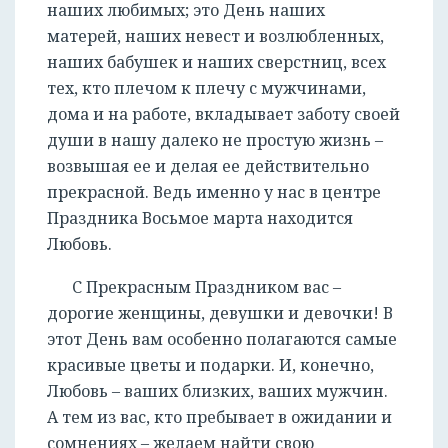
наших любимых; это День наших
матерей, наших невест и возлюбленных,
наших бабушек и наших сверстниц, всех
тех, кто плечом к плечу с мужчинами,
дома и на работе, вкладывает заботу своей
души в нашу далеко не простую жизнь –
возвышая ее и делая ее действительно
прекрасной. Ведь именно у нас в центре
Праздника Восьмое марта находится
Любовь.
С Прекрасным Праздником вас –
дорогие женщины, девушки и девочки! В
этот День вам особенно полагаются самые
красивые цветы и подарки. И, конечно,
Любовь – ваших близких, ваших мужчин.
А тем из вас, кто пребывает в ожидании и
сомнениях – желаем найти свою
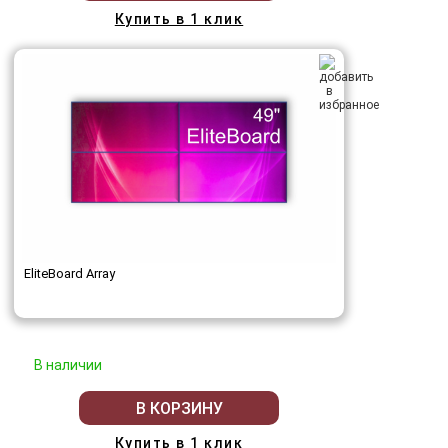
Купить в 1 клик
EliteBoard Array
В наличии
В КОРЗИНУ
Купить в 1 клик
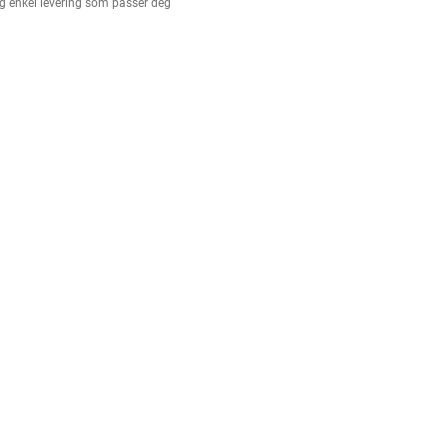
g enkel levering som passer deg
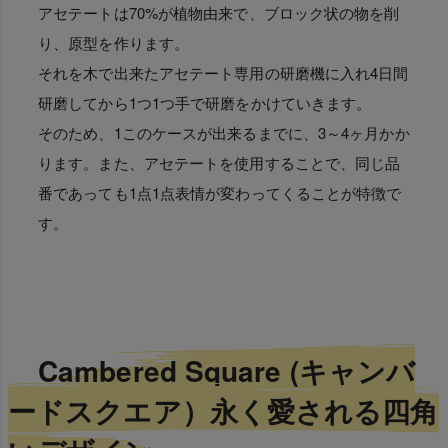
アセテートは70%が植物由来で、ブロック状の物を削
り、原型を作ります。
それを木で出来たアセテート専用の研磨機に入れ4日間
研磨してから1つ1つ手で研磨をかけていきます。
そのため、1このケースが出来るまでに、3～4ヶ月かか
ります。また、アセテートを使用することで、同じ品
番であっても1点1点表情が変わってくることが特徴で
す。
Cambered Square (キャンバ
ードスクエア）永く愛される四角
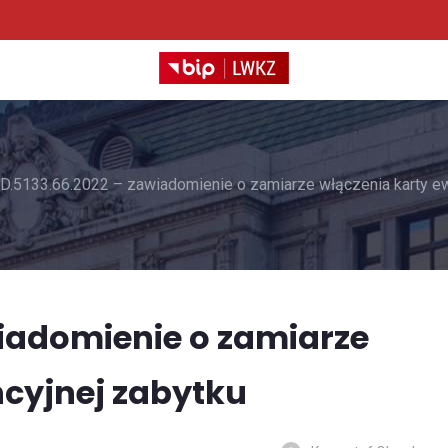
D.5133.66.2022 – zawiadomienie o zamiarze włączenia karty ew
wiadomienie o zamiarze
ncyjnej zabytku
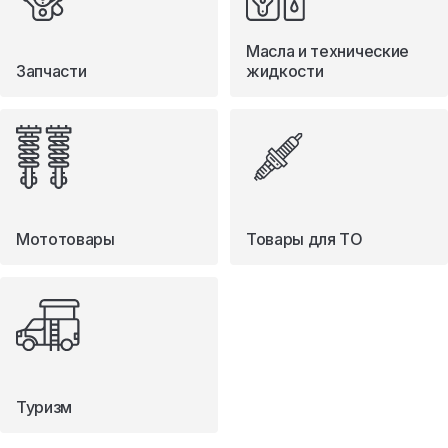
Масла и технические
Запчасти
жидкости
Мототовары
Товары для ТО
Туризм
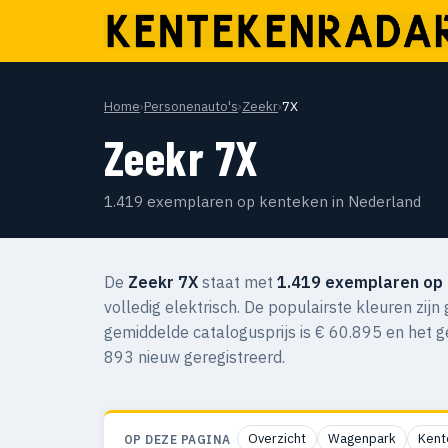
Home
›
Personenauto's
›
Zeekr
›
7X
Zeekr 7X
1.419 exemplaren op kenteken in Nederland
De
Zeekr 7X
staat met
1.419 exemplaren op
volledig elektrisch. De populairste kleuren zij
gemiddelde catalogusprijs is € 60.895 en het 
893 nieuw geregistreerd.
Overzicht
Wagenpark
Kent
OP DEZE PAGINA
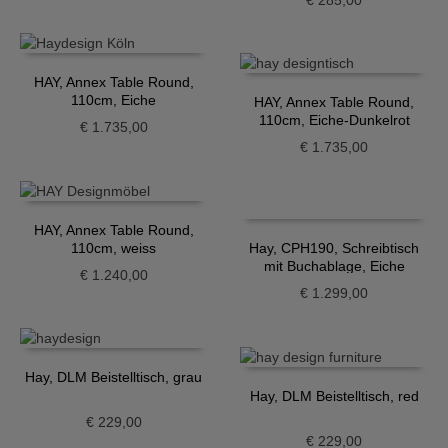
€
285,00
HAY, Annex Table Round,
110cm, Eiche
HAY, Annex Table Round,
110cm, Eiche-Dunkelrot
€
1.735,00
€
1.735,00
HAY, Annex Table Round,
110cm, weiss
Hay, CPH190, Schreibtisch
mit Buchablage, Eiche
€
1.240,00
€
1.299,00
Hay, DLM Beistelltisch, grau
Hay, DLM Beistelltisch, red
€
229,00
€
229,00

## WORK TO BE COMPLETED
Give the number of lines in the listing that contain the string "Beistelltisch". Write nothing else.

## ANSWER SECTION
2